Peter Brötzmann / Steve Noble
Sempre no limite
O regresso do duo a Portugal foi ainda mais incendiário do que nas suas anteriores apresentações por terras lusas. Ou foi, pelo menos, o concerto na ZDB a 2 de Julho, com o septuagenário saxofonista em registo de ferocidade sónica e o baterista inglês a manter uma tapeçaria rítmica trepidante.
Foi com surpresa que recebemos a notícia que Peter Brötzmann estava de regresso para actuar em Portugal com o baterista Steve Noble. Tendo actuado há pouco tempo (em Outubro de 2014) no Out.Fest, na companhia de Noble, o alemão voltaria a repetir a formação para os concertos que daria em Lisboa, na Guarda e em Braga. Seria legítimo esperar ver Brötzmann num contexto diferente, uma vez que, nos últimos anos, o veterano saxofonista já se apresentou ao vivo no nosso país com diversos grupos – já o vimos com o trio Full Blast (Parque Mayer em 2006 e ZDB em 2012), com um quarteto internacional (que incluía Joe McPhee, no Jazz ao Centro 2009) e com o magnífico Chicago Tentet no Jazz em Agosto (2008).
Se a actuação da dupla no Barreiro, integrada no Out.Fest, contou com uma primeira parte (a cargo de Norberto Lobo), a actuação no aquário da ZDB aconteceu mesmo a seco, sem qualquer aquecimento. Brötzmann arrancou no saxofone tenor, desvendando desde logo o seu som incendiário. Como sempre, como dantes, o veterano não deu sinais de fadiga, apesar da idade respeitável – é um septuagenário, lembramos. O saxofone foi o veículo para exprimir aquela ferocidade sónica, uma marca que tem registada desde que gravou o seu disco de estreia, “For Adolphe Sax”, em 1967.
A acompanhar o sopro feroz do velho Brötzmann estava a bateria de Steve Noble. Apesar da diferença de gerações (Noble é quase 20 anos mais novo que o alemão), o inglês mostrou ser – e cada vez mais – um parceiro ideal para a energia do palhetista. O baterista que passou pelos Rip, Rig & Panic é agora uma figura fundamental na cena da música improvisada, tendo actuado e gravado com gente como Derek Bailey, Lol Coxhill, Alex Ward ou Franz Hautzinger, entre muitos outros.

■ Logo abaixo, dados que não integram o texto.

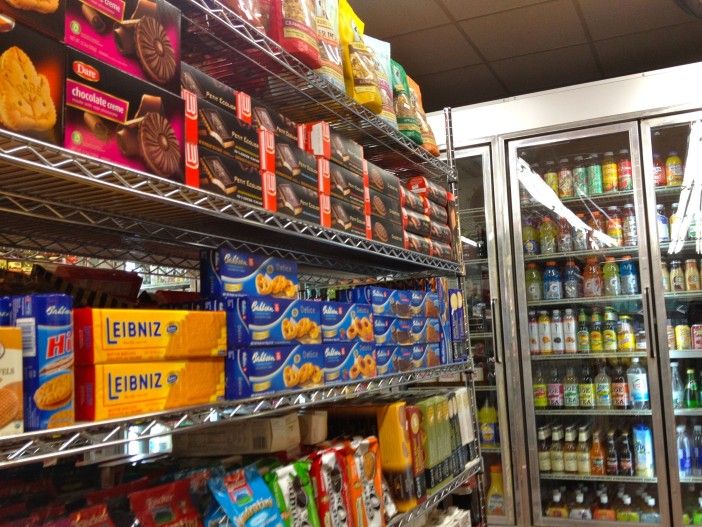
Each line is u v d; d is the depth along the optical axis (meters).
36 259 1.64
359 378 1.67
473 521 2.37
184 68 1.20
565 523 3.51
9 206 1.13
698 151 3.53
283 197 1.40
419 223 2.16
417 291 2.15
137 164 0.99
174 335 1.09
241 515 1.16
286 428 1.49
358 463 1.56
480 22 3.99
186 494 1.17
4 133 0.77
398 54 4.41
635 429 3.60
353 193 1.72
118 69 0.97
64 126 0.87
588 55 4.54
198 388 1.14
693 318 3.59
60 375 0.87
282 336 1.36
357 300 1.82
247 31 1.36
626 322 3.66
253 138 1.32
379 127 1.99
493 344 3.74
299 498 1.32
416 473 1.83
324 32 1.72
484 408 3.87
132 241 1.55
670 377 3.39
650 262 3.47
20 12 0.82
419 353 2.09
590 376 3.77
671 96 3.42
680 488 3.34
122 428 0.96
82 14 0.93
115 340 0.97
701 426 3.50
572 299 3.71
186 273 2.11
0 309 0.87
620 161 3.76
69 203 1.18
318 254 2.03
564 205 3.87
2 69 0.79
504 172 3.71
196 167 1.13
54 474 1.23
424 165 2.51
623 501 3.59
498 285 3.72
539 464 3.71
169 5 1.10
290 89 1.71
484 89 5.11
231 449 1.46
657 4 3.83
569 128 3.60
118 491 1.11
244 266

A parceria entre Brötzmann e Noble vem sendo desenvolvida nos últimos dois/três anos, tendo a dupla editado apenas um disco nesse formato, “I Am Here Where Are You” - uma edição Trost Records, de 2013, que tem como capa um interessante desenho erótico/porno. Mais recentemente, à dupla juntou-se o contrabaixista John Edwards para editar em trio “Soulfood Available”, pela portuguesa Clean Feed. Ambos os álbuns documentam esta mesma música fogosa, com chamas incandescentes que teimam em não se apagar.
No aquário da ZDB o duo não desiludiu. Se o concerto no Barreiro já tinha cumprido as expectativas, este terá superado essa primeira aparição. Como habitualmente, Brötzmann não se ficou por um único instrumento, servindo-se de várias palhetas – além do saxofone tenor, utilizou também o clarinete e o tarogato (só não trouxe o sax alto, que tocou quando foi ao Barreiro). Sempre demoníaco, enérgico, imparável. A bateria de Noble correspondia com toda a eficácia e, além de mostrar destreza e versatilidade, também aproveitava para sugerir caminhos, lançar ideias.
Entre a tapeçaria rítmica trepidante de Noble e o sopro vertiginoso de Brötzmann cresceu na ZDB uma música intensa, um fogo que raramente abrandou, sempre aceso, sempre no limite.